[Start of section]
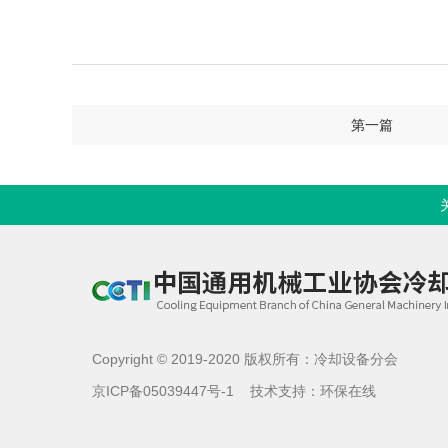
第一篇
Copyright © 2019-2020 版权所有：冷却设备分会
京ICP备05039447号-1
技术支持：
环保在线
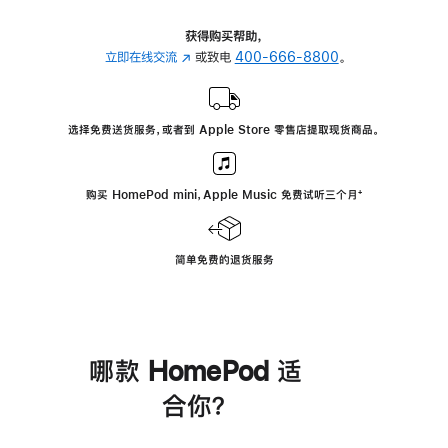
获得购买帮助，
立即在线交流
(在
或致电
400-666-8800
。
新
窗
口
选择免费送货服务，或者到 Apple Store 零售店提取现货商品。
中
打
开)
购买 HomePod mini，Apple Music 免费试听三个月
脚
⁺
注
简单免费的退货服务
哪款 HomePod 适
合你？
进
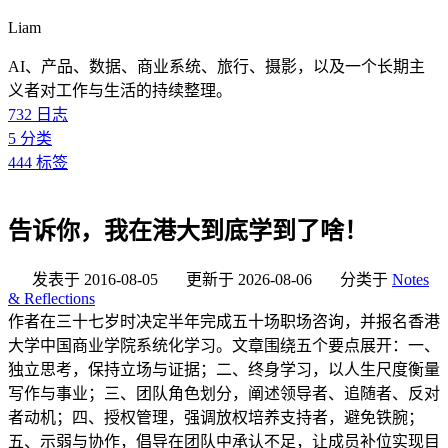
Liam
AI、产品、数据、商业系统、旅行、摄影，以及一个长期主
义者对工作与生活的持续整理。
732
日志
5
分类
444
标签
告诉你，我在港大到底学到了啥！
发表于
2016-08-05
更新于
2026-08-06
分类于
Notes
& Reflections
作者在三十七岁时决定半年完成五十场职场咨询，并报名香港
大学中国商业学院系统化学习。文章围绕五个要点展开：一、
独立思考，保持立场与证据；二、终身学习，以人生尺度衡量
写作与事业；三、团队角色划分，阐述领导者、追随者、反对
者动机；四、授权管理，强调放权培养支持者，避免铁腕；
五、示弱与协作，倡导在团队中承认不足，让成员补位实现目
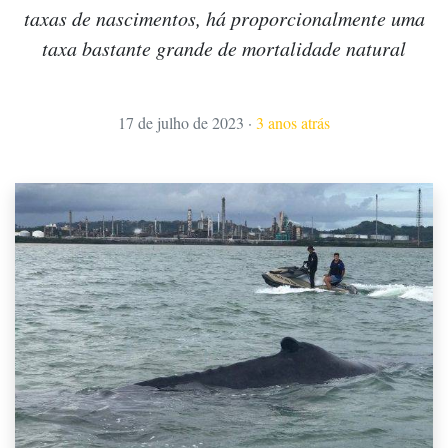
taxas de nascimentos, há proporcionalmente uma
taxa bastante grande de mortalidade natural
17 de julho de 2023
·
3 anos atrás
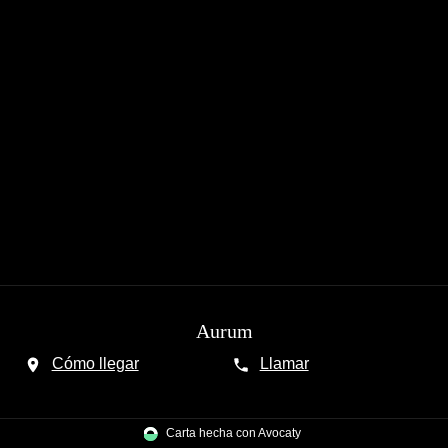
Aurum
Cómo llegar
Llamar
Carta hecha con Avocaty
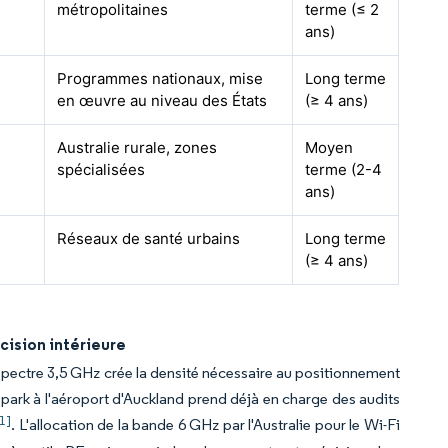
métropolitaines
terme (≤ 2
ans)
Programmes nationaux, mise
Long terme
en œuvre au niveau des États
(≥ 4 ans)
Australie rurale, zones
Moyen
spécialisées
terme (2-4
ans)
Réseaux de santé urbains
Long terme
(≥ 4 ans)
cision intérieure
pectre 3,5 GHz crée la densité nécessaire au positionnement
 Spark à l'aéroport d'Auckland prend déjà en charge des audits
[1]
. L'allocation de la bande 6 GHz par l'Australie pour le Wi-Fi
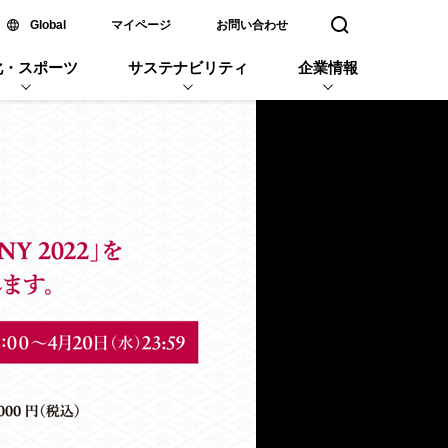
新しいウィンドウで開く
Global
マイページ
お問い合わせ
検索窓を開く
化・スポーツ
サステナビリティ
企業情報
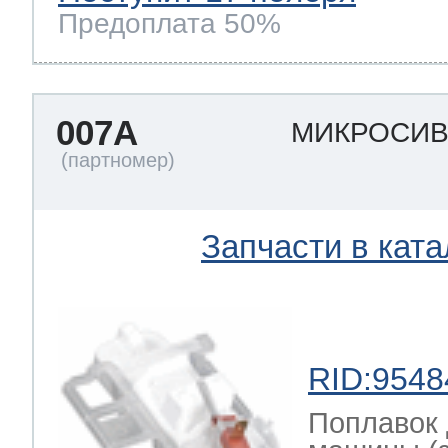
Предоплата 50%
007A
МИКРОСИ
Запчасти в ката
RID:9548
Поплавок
[End of section]
◆ **PROBLEM STATEMENT**
Output an exact copy of the lines from the one with "pour le Wi-Fi" through the closing line of the records, inclusive, without any images.

◆ **TASK OUTPUT**
. L'allocation de la bande 6 GHz par l'Australie pour le Wi-Fi
新しいウィンドウで開く
Global
マイページ
お問い合わせ
検索窓を開く
化・スポーツ
サステナビリティ
企業情報
Предоплата 50%
007A
МИКРОСИ
Запчасти в ката
RID:9548
Поплавок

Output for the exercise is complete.